Satellite Terrestial Circuit History

Sources: Statistics of Communications Common Carriers 1965-1989, Section 43.82 Circuit Status Report 1995-2006, Federal Communications Commission.

International Circuit Statistics (Excel)

Chronology of some events

1927
Radio-telephony between US and Europe (2 radio channels)
1955
14 overseas radio-telephony channels in service (6 to Europe, others to South America and Asia-Pacific)
1956
First trans-atlantic telephone cable (TAT-1) (29 channels to US, 6 channels to Canada, 1 telegraph channel)
1962
Communications Satellite Act creates COMSAT
1964
First trans-pacific cable (TPC-1) from Japan to Hawaii connected to HAW-1 from Hawaii to US Mainland
1965
Early Bird satellite (150 channels)
1966
First FCC rulemaking allocating overseas circuits between COMSAT satellites and transoceanic cables. Building new transoceanic cables was prohibited until carriers purchased the same number of satellite circuits. Circuits via satellite and cable were priced according to a blended cost formula.
1969
INTELSAT-III completes global satellite coverage of the earth
1971
FCC "proportional use" rules allocating circuit growth between satellites and cables lead to disputes between COMSAT, AT&T and European regulators. Approximately 80% of circuit growth was initially allocated by the FCC to satellites. COMSAT wanted more satellite utilization, AT&T wanted more cable utilization.

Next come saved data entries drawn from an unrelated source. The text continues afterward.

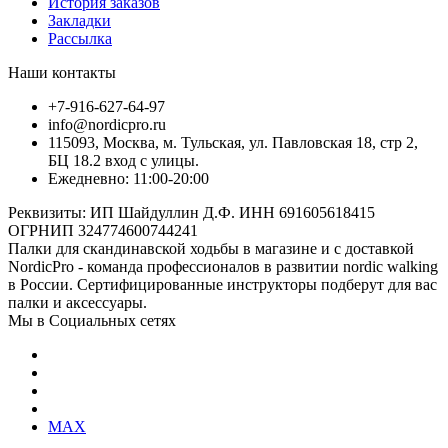
История заказов
Закладки
Рассылка
Наши контакты
+7-916-627-64-97
info@nordicpro.ru
115093, Москва, м. Тульская, ул. Павловская 18, стр 2,
БЦ 18.2 вход с улицы.
Ежедневно: 11:00-20:00
Реквизиты: ИП Шайдуллин Д.Ф. ИНН 691605618415
ОГРНИП 324774600744241
Палки для скандинавской ходьбы в магазине и с доставкой
NordicPro - команда профессионалов в развитии nordic walking
в России. Сертифицированные инструкторы подберут для вас
палки и аксессуары.
Мы в Социальных сетях
MAX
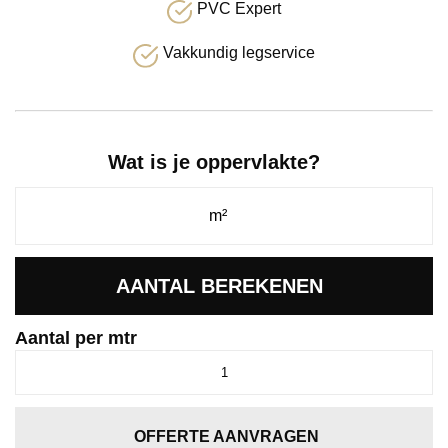
PVC Expert
Vakkundig legservice
Wat is je oppervlakte?
AANTAL BEREKENEN
Aantal per mtr
Mabotap
naturel
aantal
OFFERTE AANVRAGEN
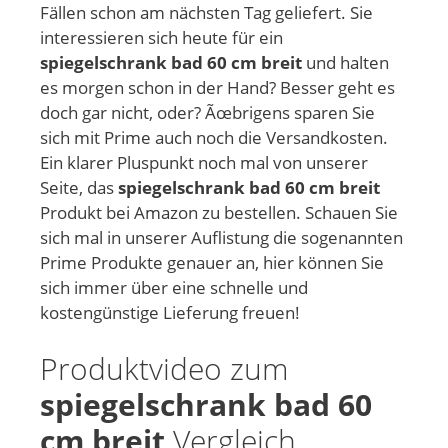
Fällen schon am nächsten Tag geliefert. Sie
interessieren sich heute für ein
spiegelschrank bad 60 cm breit
und halten
es morgen schon in der Hand? Besser geht es
doch gar nicht, oder? Ãœbrigens sparen Sie
sich mit Prime auch noch die Versandkosten.
Ein klarer Pluspunkt noch mal von unserer
Seite, das
spiegelschrank bad 60 cm breit
Produkt bei Amazon zu bestellen. Schauen Sie
sich mal in unserer Auflistung die sogenannten
Prime Produkte genauer an, hier können Sie
sich immer über eine schnelle und
kostengünstige Lieferung freuen!
Produktvideo zum
spiegelschrank bad 60
cm breit
Vergleich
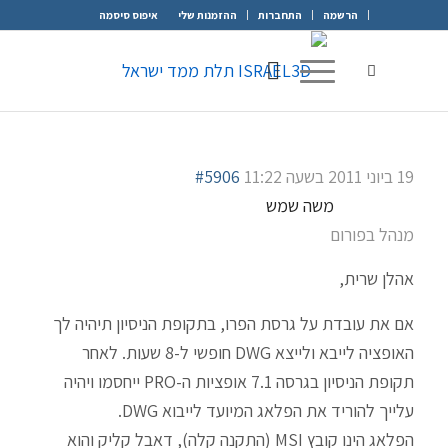
הרשמה
התחברות
ההזמנות שלי
איפוס סיסמה
19 ביוני 2011 בשעה 11:22
#5906
משה שמש
מנהל בפורום
אהלן שרית,
אם את עובדת על גרסת הפרו, בתקופת הניסיון תיהיה לך
האופציה לייבא ולייצא DWG חופשי ל-8 שעות. לאחר
תקופת הניסיון בגרסה 7.1 אופציות ה-PRO ייחסמו ויהיה
עלייך להוריד את הפלאג המיועד לייבוא DWG.
הפלאג הינו קובץ MSI (התקנה קלה), דאבל קליק והוא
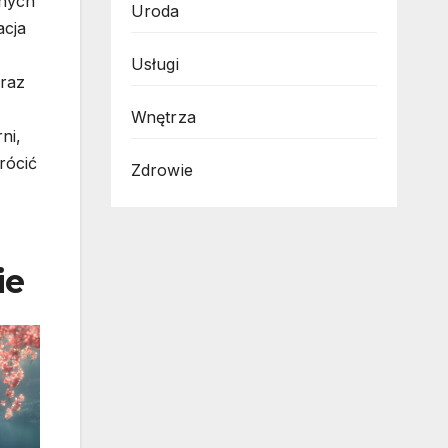
lnych
Uroda
acja
Usługi
oraz
Wnętrza
ni,
rócić
Zdrowie
ie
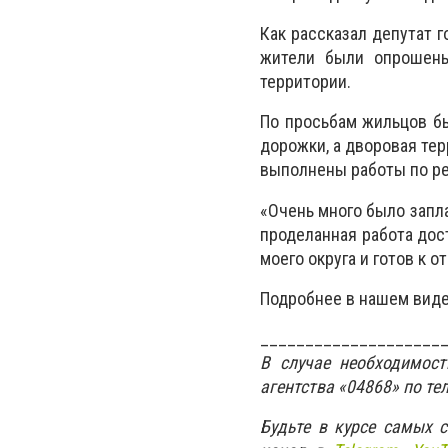
Как рассказал депутат г
жители были опрошены
территории.
По просьбам жильцов б
дорожки, а дворовая те
выполнены работы по ре
«Очень много было запл
проделанная работа дос
моего округа и готов к 
Подробнее в нашем вид
____________________
В случае необходимос
агентства «04868» по те
Будьте в курсе самых 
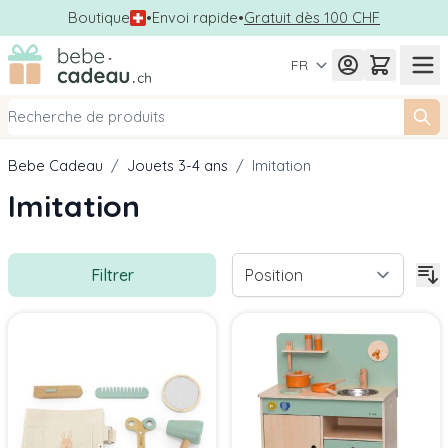
Boutique
•
Envoi rapide
•
Gratuit dès 100 CHF
Allez au contenu
FR
Bebe Cadeau
/
Jouets 3-4 ans
/
Imitation
Imitation
Filtrer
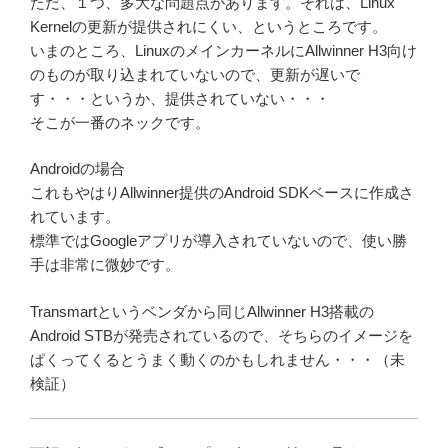
ただ、１つ、多大な問題点があります。それは、Linux
Kernelの更新が提供されにくい、というところです。
いまのところ、LinuxのメインカーネルにAllwinner H3向け
のものが取り込まれていないので、更新が遅いで
す・・・というか、提供されていない・・・
そこが一番のネックです。
Androidの場合
これもやはりAllwinner提供のAndroid SDKベースに作成さ
れています。
標準ではGoogleアプリが導入されていないので、使い勝
手は非常に微妙です。
Transmartというベンダから同じAllwinner H3搭載の
Android STBが発売されているので、そちらのイメージを
ぱくってくるとうまく動くのかもしれません・・・（未
検証）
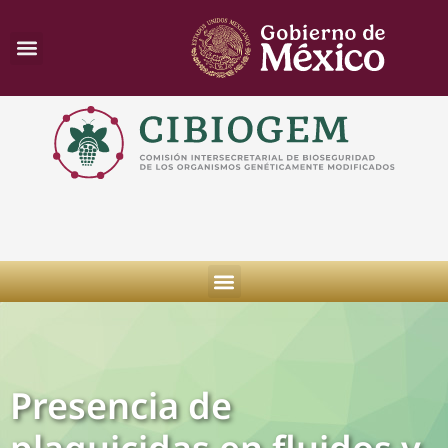
Presencia de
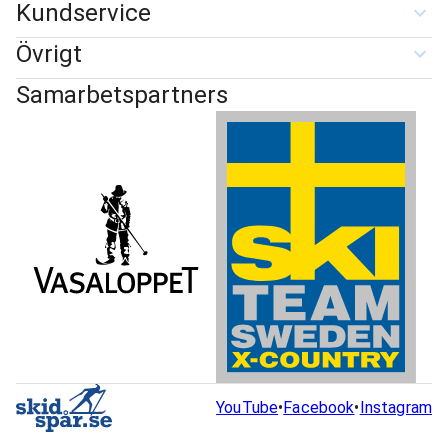
Kundservice
Övrigt
Samarbetspartners
YouTube
•
Facebook
•
Instagram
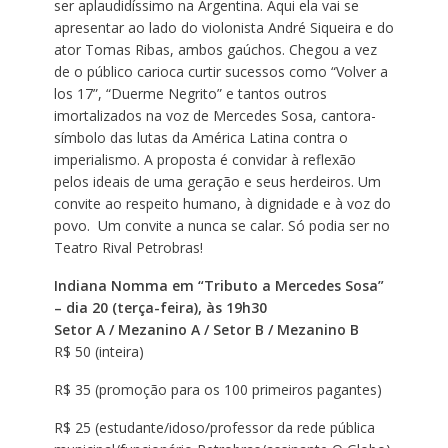
ser aplaudidíssimo na Argentina. Aqui ela vai se
apresentar ao lado do violonista André Siqueira e do
ator Tomas Ribas, ambos gaúchos. Chegou a vez
de o público carioca curtir sucessos como “Volver a
los 17”, “Duerme Negrito” e tantos outros
imortalizados na voz de Mercedes Sosa, cantora-
símbolo das lutas da América Latina contra o
imperialismo. A proposta é convidar à reflexão
pelos ideais de uma geração e seus herdeiros. Um
convite ao respeito humano, à dignidade e à voz do
povo. Um convite a nunca se calar. Só podia ser no
Teatro Rival Petrobras!
Indiana Nomma em “Tributo a Mercedes Sosa”
– dia 20 (terça-feira), às 19h30
Setor A / Mezanino A / Setor B / Mezanino B
R$ 50 (inteira)
R$ 35 (promoção para os 100 primeiros pagantes)
R$ 25 (estudante/idoso/professor da rede pública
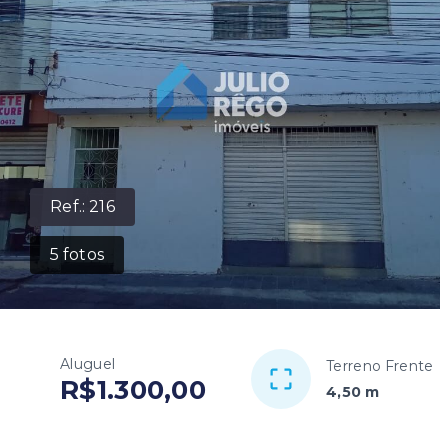
Ref.:
216
5
fotos
Aluguel
Terreno Frente
R$1.300,00
4,50 m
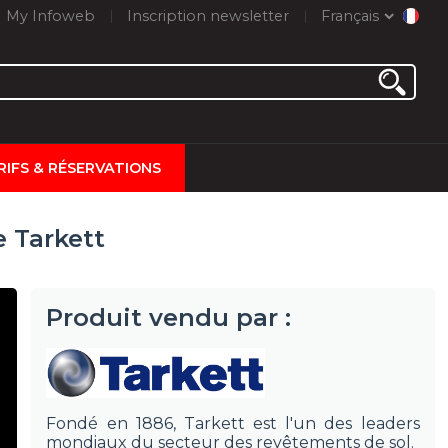
My Infoweb
Inscription newsletter
Français
RIFS & RÉSERVATIONS
e Tarkett
Produit vendu par :
Fondé en 1886, Tarkett est l'un des leaders
mondiaux du secteur des revêtements de sol.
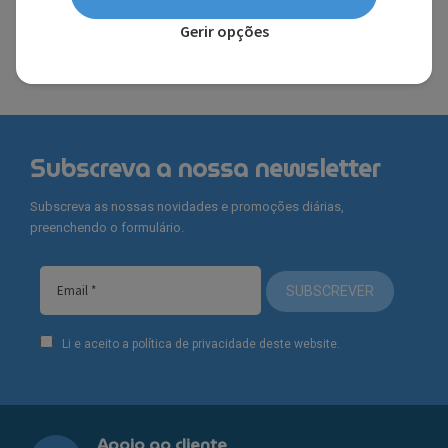
FERRARI®
Gerir opções
Subscreva a nossa newsletter
Subscreva as nossas novidades e promoções diárias,
preenchendo o formulário.
SUBSCREVER
Li e aceito a política de privacidade deste website.
Apoio ao cliente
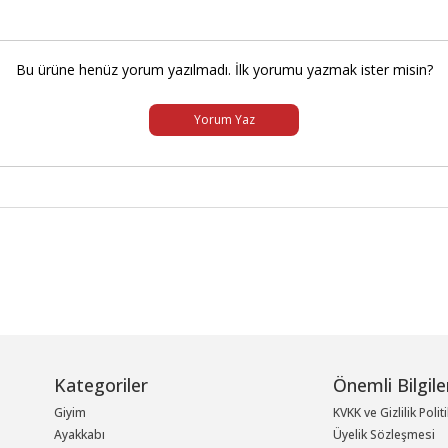
Bu ürüne henüz yorum yazılmadı. İlk yorumu yazmak ister misin?
Yorum Yaz
Kategoriler
Önemli Bilgile
Giyim
KVKK ve Gizlilik Polit
Ayakkabı
Üyelik Sözleşmesi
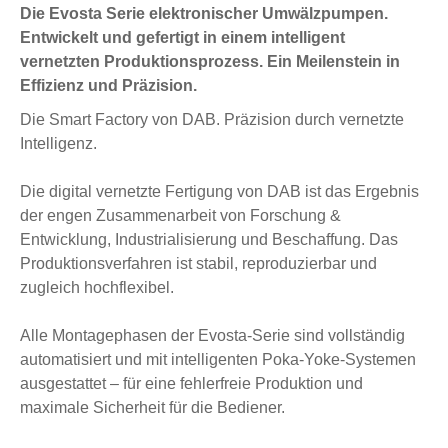
Die Evosta Serie elektronischer Umwälzpumpen.
Entwickelt und gefertigt in einem intelligent
vernetzten Produktionsprozess. Ein Meilenstein in
Effizienz und Präzision.
Die Smart Factory von DAB. Präzision durch vernetzte
Intelligenz.
Die digital vernetzte Fertigung von DAB ist das Ergebnis
der engen Zusammenarbeit von Forschung &
Entwicklung, Industrialisierung und Beschaffung. Das
Produktionsverfahren ist stabil, reproduzierbar und
zugleich hochflexibel.
Alle Montagephasen der Evosta-Serie sind vollständig
automatisiert und mit intelligenten Poka-Yoke-Systemen
ausgestattet – für eine fehlerfreie Produktion und
maximale Sicherheit für die Bediener.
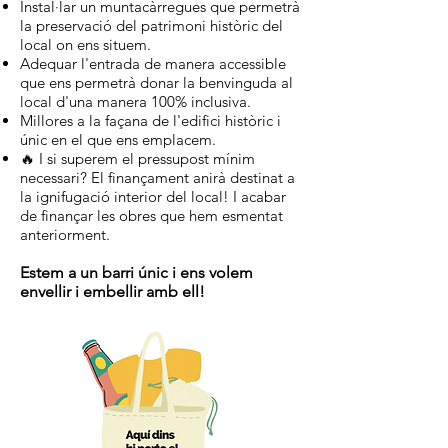
Instal·lar un muntacàrregues que permetrà
la preservació del patrimoni històric del
local on ens situem.
Adequar l'entrada de manera accessible
que ens permetrà donar la benvinguda al
local d'una manera 100% inclusiva.
Millores a la façana de l'edifici històric i
únic en el que ens emplacem.
🔥 I si superem el pressupost mínim
necessari? El finançament anirà destinat a
la ignifugació interior del local! I acabar
de finançar les obres que hem esmentat
anteriorment.
Estem a un barri únic i ens volem
envellir i embellir amb ell!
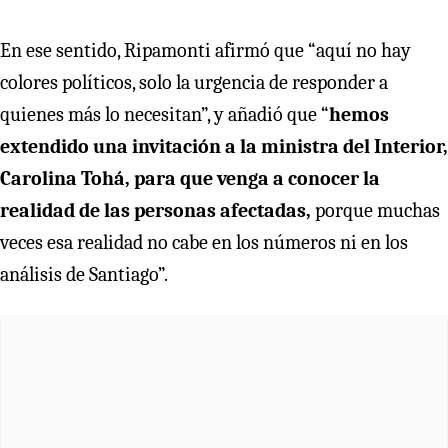
En ese sentido, Ripamonti afirmó que “aquí no hay
colores políticos, solo la urgencia de responder a
quienes más lo necesitan”, y añadió que “
hemos
extendido una invitación a la ministra del Interior,
Carolina Tohá, para que venga a conocer la
realidad de las personas afectadas,
porque muchas
veces esa realidad no cabe en los números ni en los
análisis de Santiago”.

FCC initiates proceedings about every 5 years changing overseas growth allocation formulas between satellite and terrestrial facilities.
1974
First US domestic satellite (WESTAR I).
1981
Record Carrier Competition Act eliminates distinction between domestic and overseas carriers. Note: "domestic" included connections in North America to Canada and parts of Mexico, but excluded overseas connections to Hawaii and US territories outside North America.
1982
Approximately 68% of AT&T domestic long distance traffic carried by microwave radio relay. Approximately 52% of US overseas traffic carried by satellite.
1983
First AT&T fiber-optic route between Washington DC and New York
1984
SPRINT announces 100% fiber-optic network plans, completed in 1987
1987
FCC eliminates rules allocating overseas circuit growth between satellite and cables
1988
First trans-atlantic fiber optic cable (TAT-8) (40,000 circuit equivalents)
1989
First private trans-atlantic fiber optic cable (PTAT-1)
1994
Approximately 90% of AT&T domestic long distance network uses fiber-optic cables. In addition to existing SPRINT and MCI networks, several other competitors start building national and international fiber-optic networks.
1995
Satellites carry 15% of US international circuits. The FCC changes its circuit data collection methodology, instead of domestic/overseas its now US/international.
1996
Telecommunications Act of 1996
2000
Satellites carry 4.6% of US international circuits. The number of US international circuits via satellite peaks at 92,716 circuit equivalents.
2006
Satellites carry 0.22% of US international circuits. There are 14,346 US international circuits via satellite.